◆ SUPPLIED MATERIAL
· · · ·

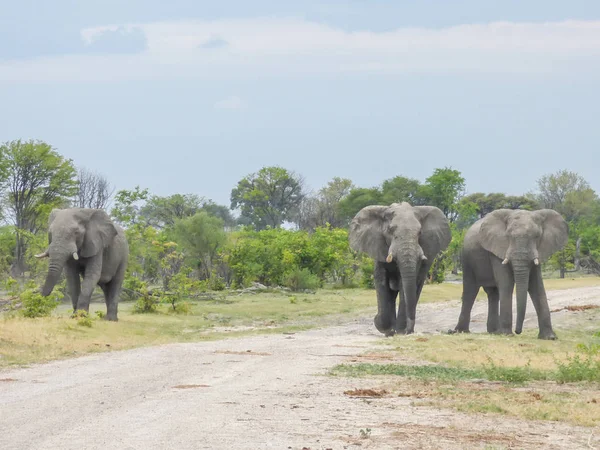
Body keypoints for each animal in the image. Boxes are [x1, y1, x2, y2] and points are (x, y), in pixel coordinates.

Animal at [346, 202, 450, 336]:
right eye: (390, 230)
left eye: (420, 232)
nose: (407, 331)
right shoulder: (379, 248)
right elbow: (381, 281)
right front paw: (384, 327)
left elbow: (403, 285)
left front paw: (399, 331)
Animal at [452, 209, 568, 340]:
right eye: (508, 236)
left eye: (537, 236)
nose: (518, 331)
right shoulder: (497, 248)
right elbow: (506, 283)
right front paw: (506, 334)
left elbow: (536, 285)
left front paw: (550, 338)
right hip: (467, 259)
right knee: (470, 291)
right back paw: (461, 331)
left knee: (493, 294)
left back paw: (494, 331)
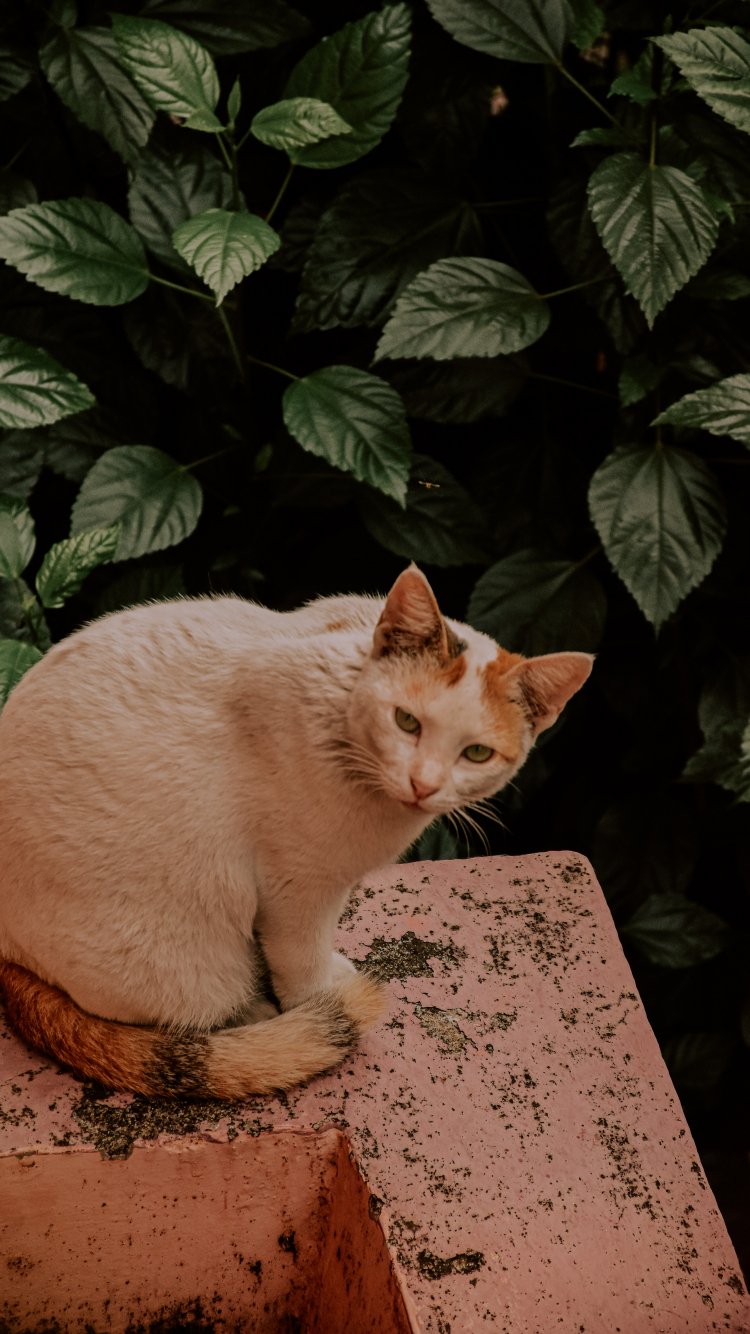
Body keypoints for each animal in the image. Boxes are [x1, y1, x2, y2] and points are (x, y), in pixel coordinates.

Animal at [0, 564, 592, 1100]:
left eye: (477, 753)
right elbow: (300, 956)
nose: (422, 784)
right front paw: (317, 997)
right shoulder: (297, 887)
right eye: (406, 721)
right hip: (188, 961)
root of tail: (7, 952)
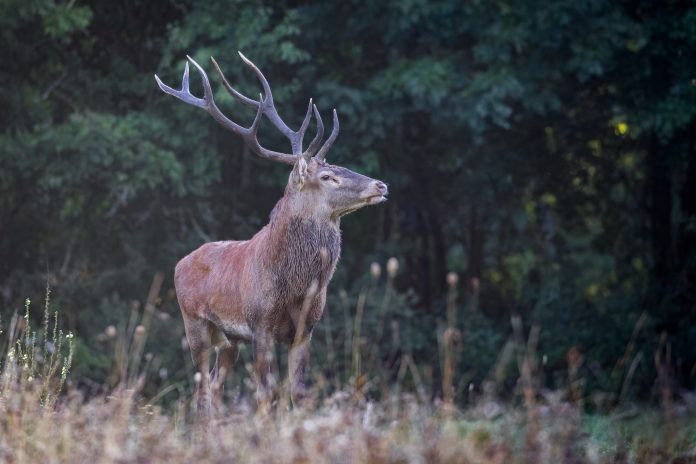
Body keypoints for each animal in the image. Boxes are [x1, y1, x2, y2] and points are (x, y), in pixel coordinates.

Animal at [155, 53, 388, 413]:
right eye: (327, 176)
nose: (381, 185)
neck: (294, 287)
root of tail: (181, 263)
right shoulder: (259, 324)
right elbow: (266, 392)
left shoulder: (306, 329)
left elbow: (301, 392)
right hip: (195, 323)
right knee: (201, 391)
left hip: (229, 339)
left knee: (216, 387)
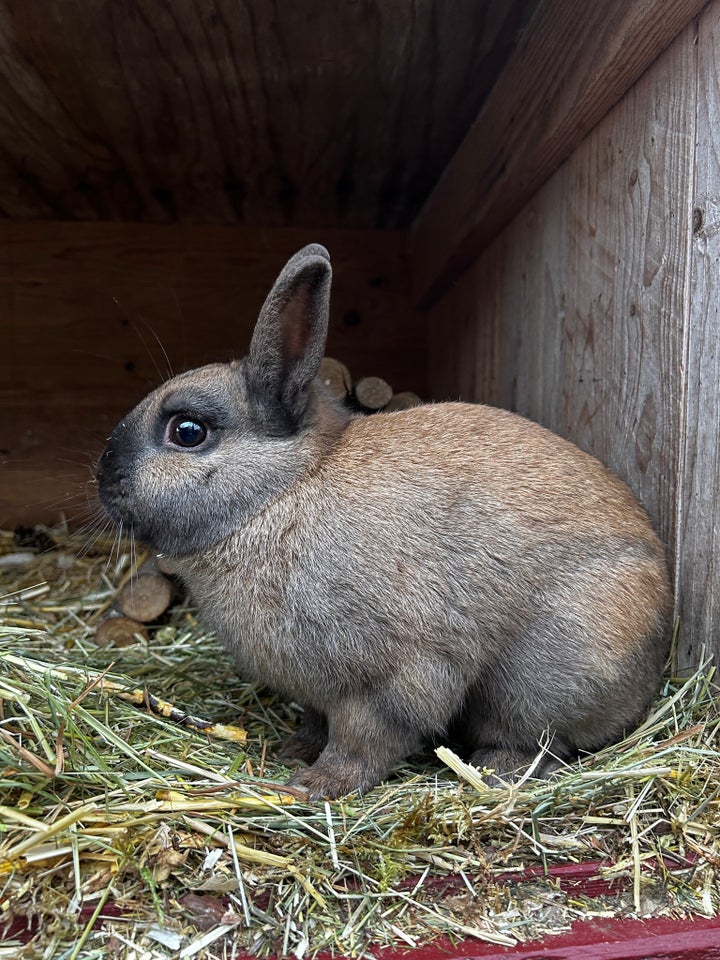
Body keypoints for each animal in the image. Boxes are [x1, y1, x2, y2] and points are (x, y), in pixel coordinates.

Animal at [97, 244, 676, 800]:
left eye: (188, 431)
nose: (103, 477)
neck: (282, 492)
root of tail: (654, 656)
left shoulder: (386, 681)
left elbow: (364, 740)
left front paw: (315, 786)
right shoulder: (321, 694)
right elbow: (318, 725)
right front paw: (294, 752)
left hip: (543, 677)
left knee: (540, 739)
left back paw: (496, 771)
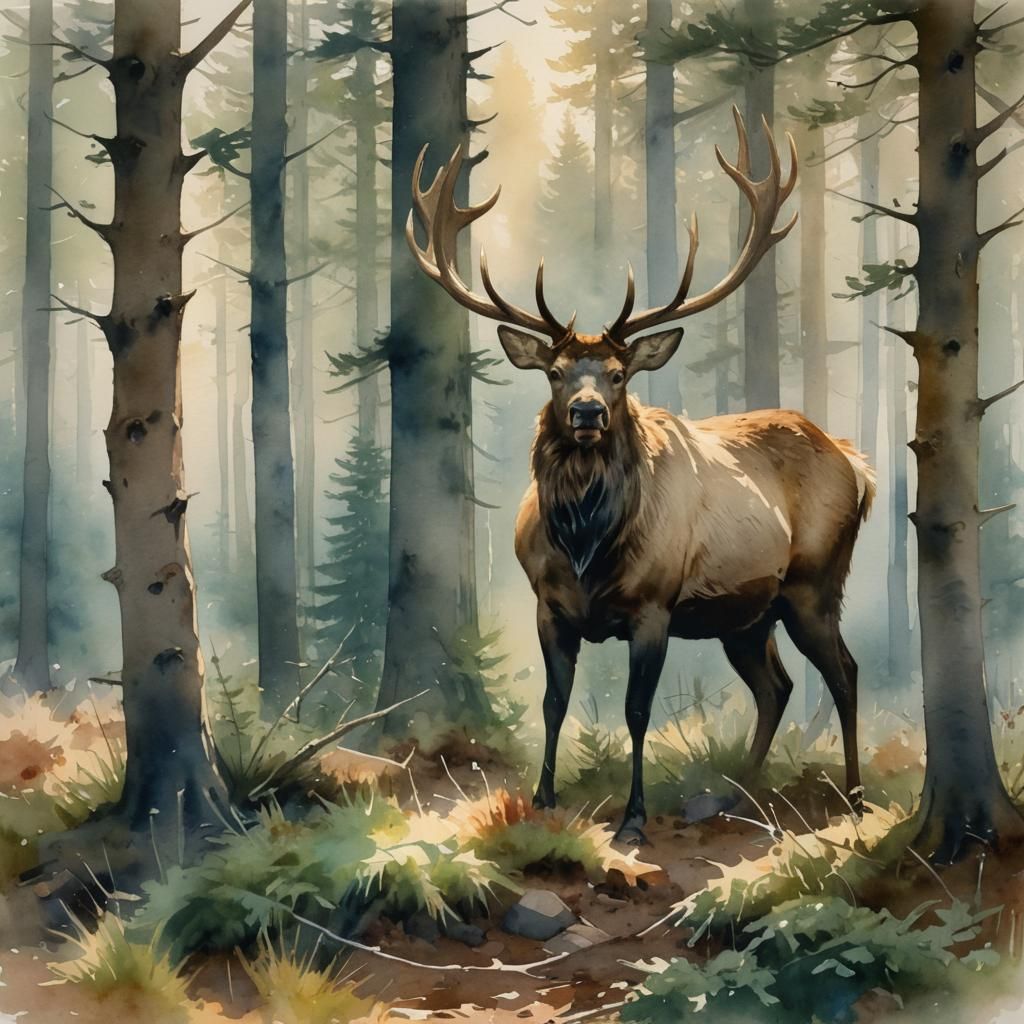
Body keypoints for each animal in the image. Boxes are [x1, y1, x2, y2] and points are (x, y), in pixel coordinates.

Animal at [407, 108, 875, 844]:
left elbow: (635, 710)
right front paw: (542, 798)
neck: (586, 545)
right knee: (776, 687)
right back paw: (737, 793)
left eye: (620, 373)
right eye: (555, 371)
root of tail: (858, 463)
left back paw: (854, 798)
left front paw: (632, 819)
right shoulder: (549, 605)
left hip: (813, 582)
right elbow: (553, 702)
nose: (588, 411)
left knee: (846, 673)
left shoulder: (654, 605)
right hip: (747, 613)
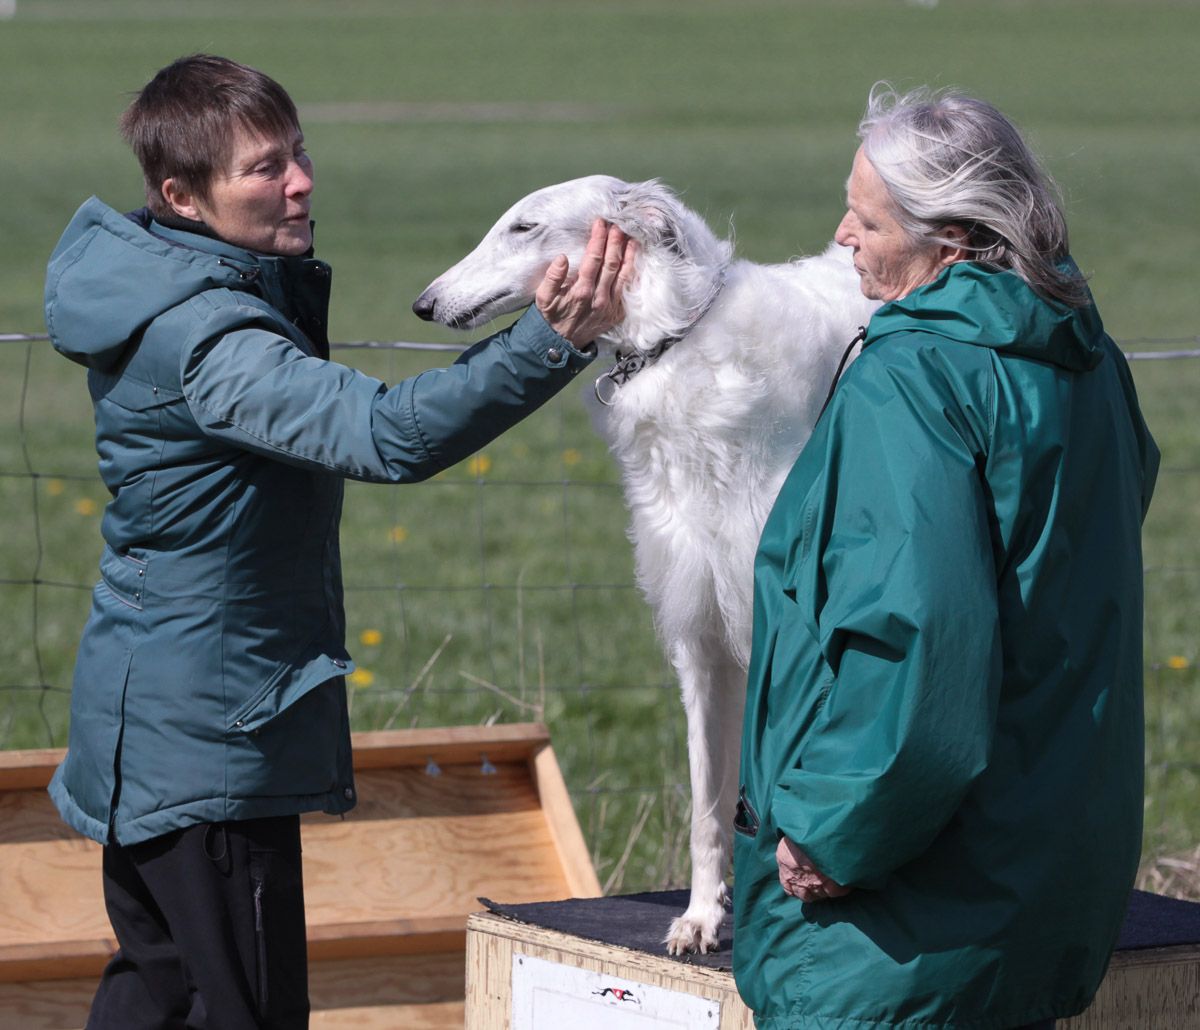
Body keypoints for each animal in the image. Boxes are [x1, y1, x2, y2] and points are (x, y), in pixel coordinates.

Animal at [417, 176, 878, 955]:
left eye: (523, 227)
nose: (426, 302)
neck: (677, 341)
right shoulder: (702, 629)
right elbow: (708, 803)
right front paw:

· · · ·

◆ EXERCISE DETAILS
Reproduce the data above verbatim, minus any images.

◆ SOLVED PROBLEM
Body keypoints for each animal in the image. Boxes are [x1, y1, x2, y2] and points are (x, y), in pixel coordinates.

Animal at [346, 202, 450, 336]:
right eye: (390, 230)
left eye: (420, 232)
nose: (407, 331)
right shoulder: (379, 248)
right elbow: (381, 281)
right front paw: (384, 327)
left elbow: (403, 285)
left front paw: (399, 331)
Animal at [452, 209, 568, 340]:
right eye: (508, 236)
left eye: (537, 236)
nose: (518, 331)
right shoulder: (497, 248)
right elbow: (506, 283)
right front paw: (506, 334)
left elbow: (536, 285)
left front paw: (550, 338)
right hip: (467, 259)
right knee: (470, 291)
right back paw: (461, 331)
left knee: (493, 294)
left back paw: (494, 331)
Body keypoints for each animal in the image. Boxes are [x1, y1, x2, y2] and points are (x, y), in pixel coordinates.

Animal at [0, 564, 592, 1100]:
left eye: (477, 753)
right elbow: (300, 956)
nose: (422, 784)
right front paw: (317, 997)
right shoulder: (297, 887)
right eye: (406, 721)
right hip: (188, 961)
root of tail: (7, 952)
Body keypoints for each animal in the image. Boxes are [x1, y1, x2, y2] and points are (x, y), in pixel coordinates.

Animal at [155, 53, 388, 413]:
right eye: (327, 176)
nose: (381, 185)
neck: (294, 287)
root of tail: (181, 263)
right shoulder: (259, 324)
right elbow: (266, 392)
left shoulder: (306, 329)
left elbow: (301, 392)
right hip: (195, 323)
right knee: (201, 391)
left hip: (229, 339)
left knee: (216, 387)
Body keypoints for each animal in the image. Boxes are [x1, y1, x2, y2] and points are (x, y), in pixel coordinates.

Animal at [97, 244, 676, 800]:
left eye: (188, 431)
nose: (103, 477)
neck: (282, 492)
root of tail: (654, 656)
left shoulder: (386, 681)
left elbow: (364, 740)
left front paw: (315, 786)
right shoulder: (321, 694)
right elbow: (318, 725)
right front paw: (294, 752)
left hip: (543, 677)
left knee: (540, 739)
left back paw: (496, 771)
Body keypoints for each animal in the image. Boxes are [x1, y1, x2, y2] and points are (x, y), in pixel coordinates.

Animal at [407, 108, 875, 844]:
left elbow: (635, 710)
right front paw: (542, 798)
neck: (586, 545)
right knee: (776, 687)
right back paw: (737, 793)
left eye: (620, 373)
right eye: (555, 371)
root of tail: (858, 463)
left back paw: (854, 798)
left front paw: (632, 819)
right shoulder: (549, 605)
left hip: (813, 582)
right elbow: (553, 702)
nose: (588, 411)
left knee: (846, 673)
left shoulder: (654, 605)
right hip: (747, 613)
Body keypoints for each animal in the image. Boxes are [x1, y1, x2, y2] and points are (x, y), in pixel coordinates.

Animal at [417, 176, 878, 955]:
left eye: (523, 227)
nose: (426, 302)
neck: (677, 341)
right shoulder: (702, 629)
right elbow: (708, 803)
right front paw:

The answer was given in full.